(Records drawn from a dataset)
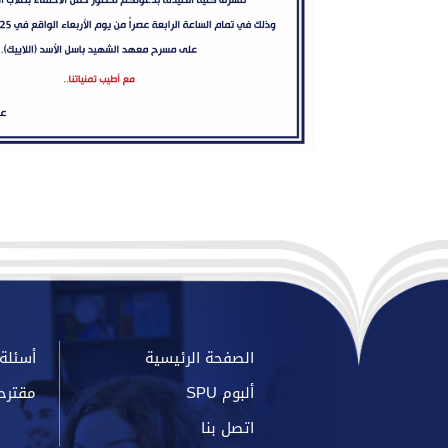
الصفحة الرئيسية
أسئلة 
ألبوم SPU
مقترح
اتصل بنا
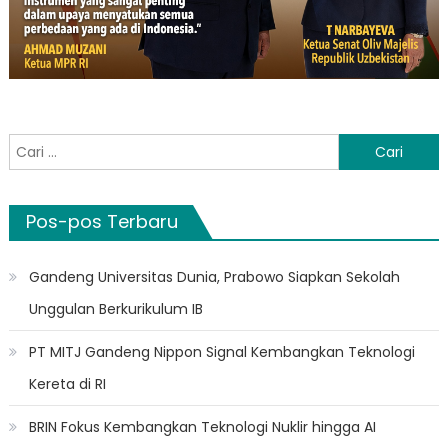
Cari
untuk:
Pos-pos Terbaru
Gandeng Universitas Dunia, Prabowo Siapkan Sekolah
Unggulan Berkurikulum IB
PT MITJ Gandeng Nippon Signal Kembangkan Teknologi
Kereta di RI
BRIN Fokus Kembangkan Teknologi Nuklir hingga AI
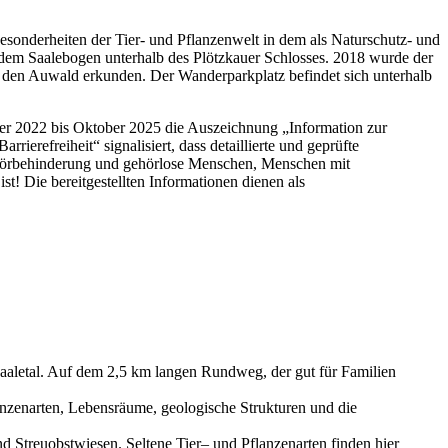
Besonderheiten der Tier- und Pflanzenwelt in dem als Naturschutz- und
dem Saalebogen unterhalb des Plötzkauer Schlosses. 2018 wurde der
 den Auwald erkunden. Der Wanderparkplatz befindet sich unterhalb
er 2022 bis Oktober 2025 die Auszeichnung „Information zur
erefreiheit“ signalisiert, dass detaillierte und geprüfte
t Hörbehinderung und gehörlose Menschen, Menschen mit
t! Die bereitgestellten Informationen dienen als
aaletal. Auf dem 2,5 km langen Rundweg, der gut für Familien
anzenarten, Lebensräume, geologische Strukturen und die
d Streuobstwiesen. Seltene Tier– und Pflanzenarten finden hier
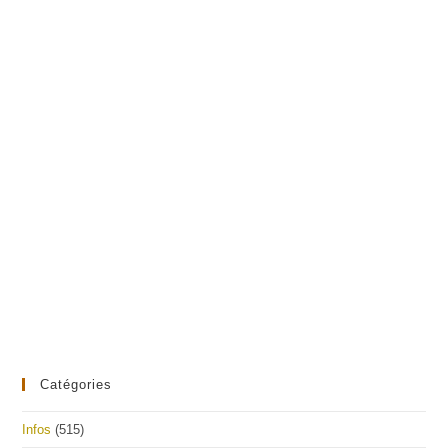
Catégories
Infos
(515)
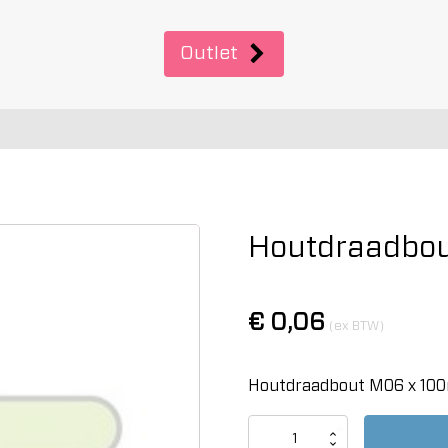
Outlet
Houtdraadbou
€
0,06
(ex BTW)
Houtdraadbout M06 x 100
Houtdraadbout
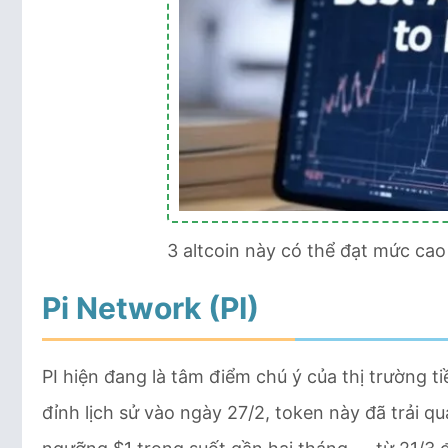
3 altcoin này có thể đạt mức cao
Pi Network (PI)
PI hiện đang là tâm điểm chú ý của thị trường t
đỉnh lịch sử vào ngày 27/2, token này đã trải qu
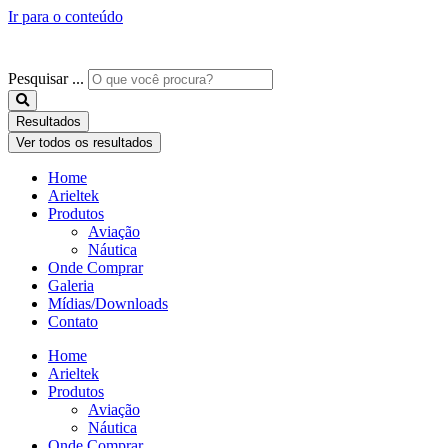
Ir para o conteúdo
Pesquisar ...
Resultados
Ver todos os resultados
Home
Arieltek
Produtos
Aviação
Náutica
Onde Comprar
Galeria
Mídias/Downloads
Contato
Home
Arieltek
Produtos
Aviação
Náutica
Onde Comprar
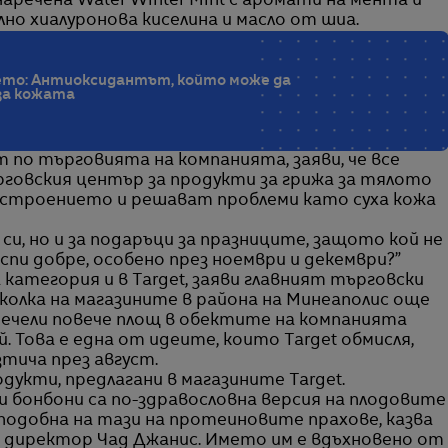
 наречена Water Winter Mint с аромати на мента и
лно хиалуронова киселина и масло от шиа.
то: Антиоксидантът, който може да
 за кожата
 по търговията на компанията, заяви, че все
говския център за продукти за грижа за тялото
астроението и решават проблеми като суха кожа
си, но и за подаръци за празниците, защото кой не
спи добре, особено през ноември и декември?”
категория и в Target, заяви главният търговски
колка на магазините в района на Минеаполис още
печели повече площ в обектите на компанията
. Това е една от идеите, които Target обмисля,
зтича през август.
дукти, предлагани в магазините Target.
 бонбони са по-здравословна версия на плодовите
 подобна на тази на протеиновите прахове, казва
 директор Чад Джанис. Името им е вдъхновено от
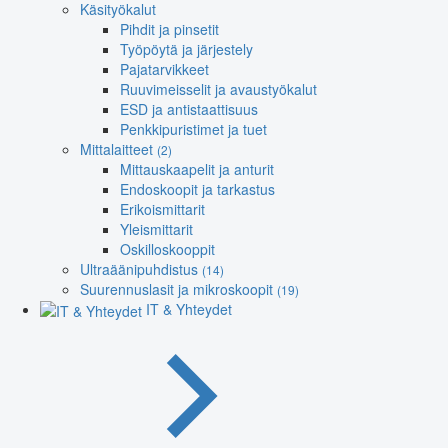
Käsityökalut
Pihdit ja pinsetit
Työpöytä ja järjestely
Pajatarvikkeet
Ruuvimeisselit ja avaustyökalut
ESD ja antistaattisuus
Penkkipuristimet ja tuet
Mittalaitteet
(2)
Mittauskaapelit ja anturit
Endoskoopit ja tarkastus
Erikoismittarit
Yleismittarit
Oskilloskooppit
Ultraäänipuhdistus
(14)
Suurennuslasit ja mikroskoopit
(19)
IT & Yhteydet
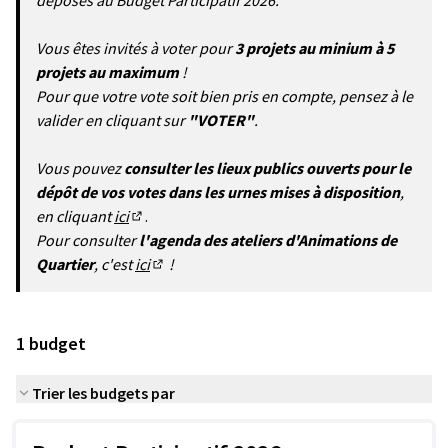
déposés au Budget Participatif 2026.
Vous êtes invités à voter pour
3 projets au minium à 5
projets au maximum
!
Pour que votre vote soit bien pris en compte, pensez à le
valider en cliquant sur
"VOTER"
.
Vous pouvez
consulter les lieux publics ouverts pour le
dépôt de vos votes dans les urnes mises à disposition
,
en cliquant
ici
.
(S'ouvre dans un nouvel onglet)
Pour consulter
l'agenda des ateliers d'Animations de
Quartier
, c'est
ici
!
(S'ouvre dans un nouvel onglet)
1 budget
Trier les budgets par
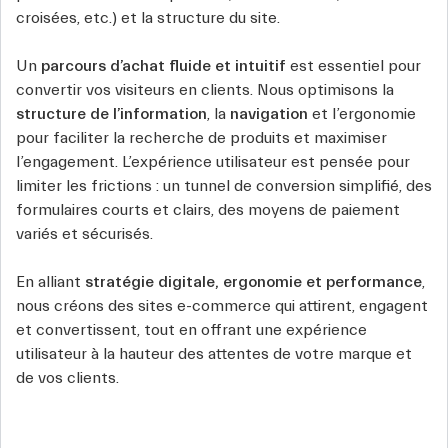
croisées, etc.) et la structure du site.
Un
parcours d’achat fluide et intuitif
est essentiel pour
convertir vos visiteurs en clients. Nous optimisons la
structure de l’information
, la
navigation
et l’ergonomie
pour faciliter la recherche de produits et maximiser
l’engagement. L’expérience utilisateur est pensée pour
limiter les frictions : un tunnel de conversion simplifié, des
formulaires courts et clairs, des moyens de paiement
variés et sécurisés.
En alliant
stratégie digitale, ergonomie et performance
,
nous créons des sites e-commerce qui attirent, engagent
et convertissent, tout en offrant une expérience
utilisateur à la hauteur des attentes de votre marque et
de vos clients.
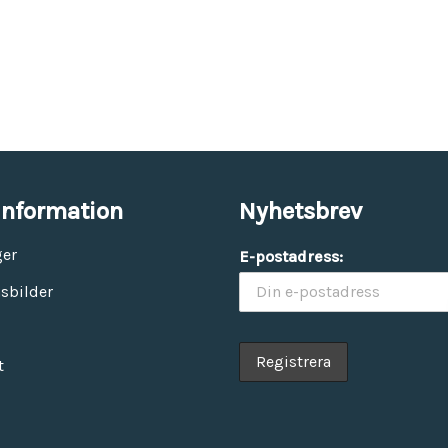
information
Nyhetsbrev
ger
E-postadress:
sbilder
t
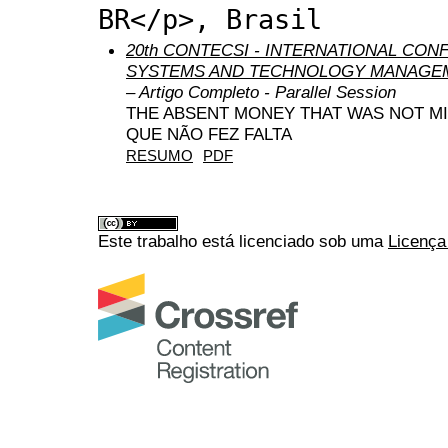
BR</p>, Brasil
20th CONTECSI - INTERNATIONAL CO
SYSTEMS AND TECHNOLOGY MANAGEM
– Artigo Completo - Parallel Session
THE ABSENT MONEY THAT WAS NOT MI
QUE NÃO FEZ FALTA
RESUMO
PDF
Este trabalho está licenciado sob uma
Licença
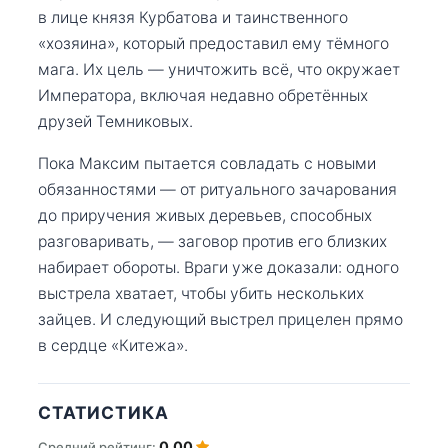
в лице князя Курбатова и таинственного
«хозяина», который предоставил ему тёмного
мага. Их цель — уничтожить всё, что окружает
Императора, включая недавно обретённых
друзей Темниковых.
Пока Максим пытается совладать с новыми
обязанностями — от ритуального зачарования
до приручения живых деревьев, способных
разговаривать, — заговор против его близких
набирает обороты. Враги уже доказали: одного
выстрела хватает, чтобы убить нескольких
зайцев. И следующий выстрел прицелен прямо
в сердце «Китежа».
СТАТИСТИКА
0.00
Средний рейтинг:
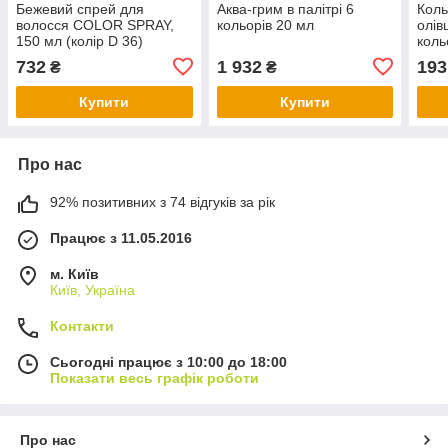
Бежевий спрей для
Аква-грим в палітрі 6
Коль
волосся COLOR SPRAY,
кольорів 20 мл
олів
150 мл (колір D 36)
коль
732
1 932
193
₴
₴
Купити
Купити
Про нас
92% позитивних з 74 відгуків за рік
Працює з 11.05.2016
м. Київ
Київ, Україна
Контакти
Сьогодні працює з 10:00 до 18:00
Показати весь графік роботи
Про нас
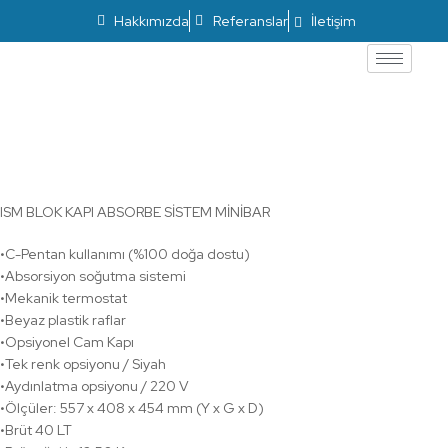
Hakkımızda
Referanslar
İletişim
ISM BLOK KAPI ABSORBE SİSTEM MİNİBAR
NV-SMB40
ISM BLOK KAPI ABSORBE SİSTEM MİNİBAR
•C-Pentan kullanımı (%100 doğa dostu)
•Absorsiyon soğutma sistemi
•Mekanik termostat
•Beyaz plastik raflar
•Opsiyonel Cam Kapı
•Tek renk opsiyonu / Siyah
•Aydınlatma opsiyonu / 220 V
•Ölçüler: 557 x 408 x 454 mm (Y x G x D)
•Brüt 40 LT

*Brief*
The answer should be a number alone: how many lines of the entries hold the word "заяви"?

*Exercise solution*
2